Excessively paying the chiefs is not going to bode well for those who actually do the work in the field. Paying $9M MORE for what these folks should be doing all along seems to be contrary to good fiscal management. Paying the suits more while obscuring the actual improvements makes me doubt this.
This article just makes a point I’ve been saying all along. Government “accounting” would land a private sector CFO in prison. Including Amtrak as government “accounting”.
Consider (as I never tire of telling people) that state and local governments have “balanced” budgets. That is, “balanced” with federal grants, the federal funny money counts as “revenue”. Although the federal grants are from fiat money, not revenue.
So here we find in today’s article that federal fiat money transferred from one pocket (federal) to another pocket (the states) to Amtrak counts as Amtrak “revenue” in calculating Amtrak executive bonuses.
My point is this: To appropriate a much-repeated (and entirely true) phrase, “People don’t always get the government they want, but they do get the government they deserve.”
Following today’s politics, the upcoming presidential election, it’s evident that voters of either party don’t know what’s going on in Washington and don’t want to know. The Democrat Party is 100% corrupt. The Republican Party weighs in at 99%. And that’s exactly what the voters want.
Difference is GOP are led by a multi time Convicted Felon, so your 100-99 analogy you might want to make adjustments to like 75% GOP to 25% Democrats. I refer to it as the GOP because there are very few true Republicans left in Congress anymore.
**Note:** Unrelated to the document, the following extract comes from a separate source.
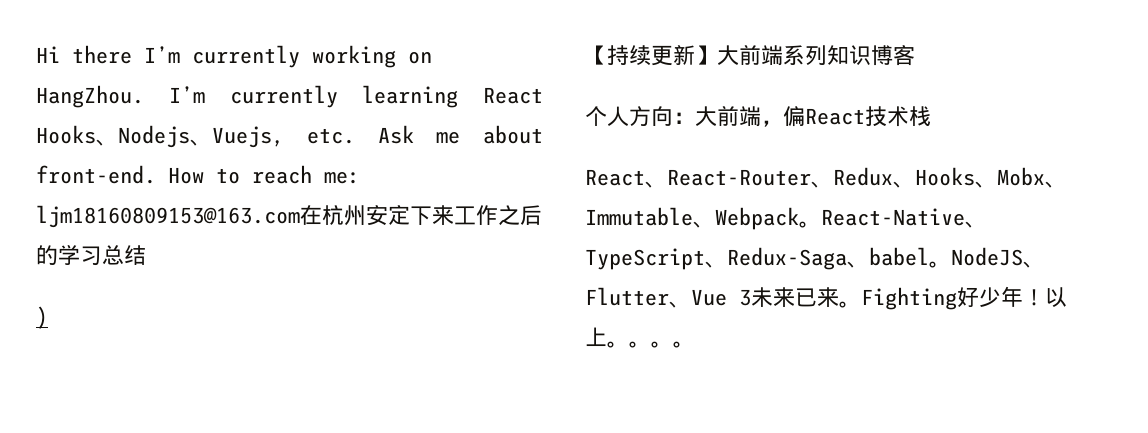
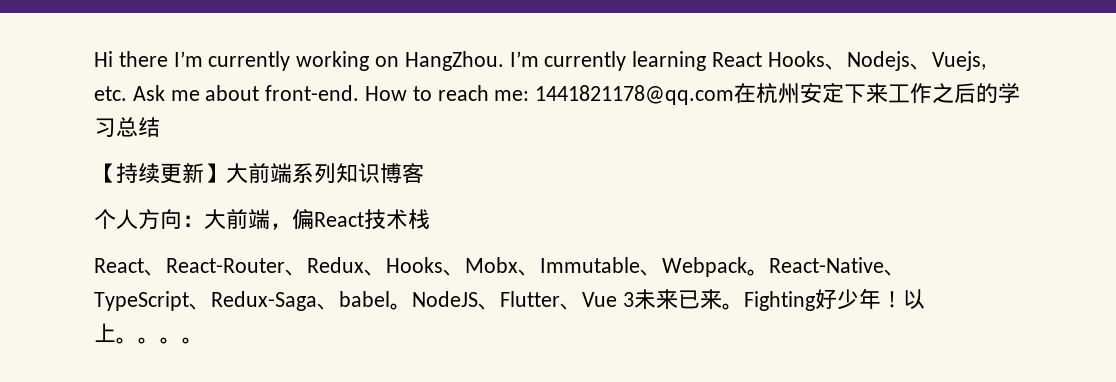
[36,205,300,228] ljm18160809153@163.com -> [535,85,735,105] 1441821178@qq.com
[36,306,48,329] // ) -> (160, 127) none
Well, Mark, I could argue with you until time ends, but instead I will partially agree with you. The last ten words of your post, you and I see it the same way.
Having said that Mark, do we also agree that Amtrak accounting is a world-class scandal?
Don’t worry Mark. Once Biden is defeated he will be in turn treated to the same tricks that the Democrats treated Trump to and then everything will be equal. Or as some like to say, “What goes around, comes around…” This is what you get when political parties in Washington “play politics” instead of doing the people’s business… WHICH THEY HAVE A CONSTITUTIONAL OBLIGATION TO DO OVER ANYTHING ELSE!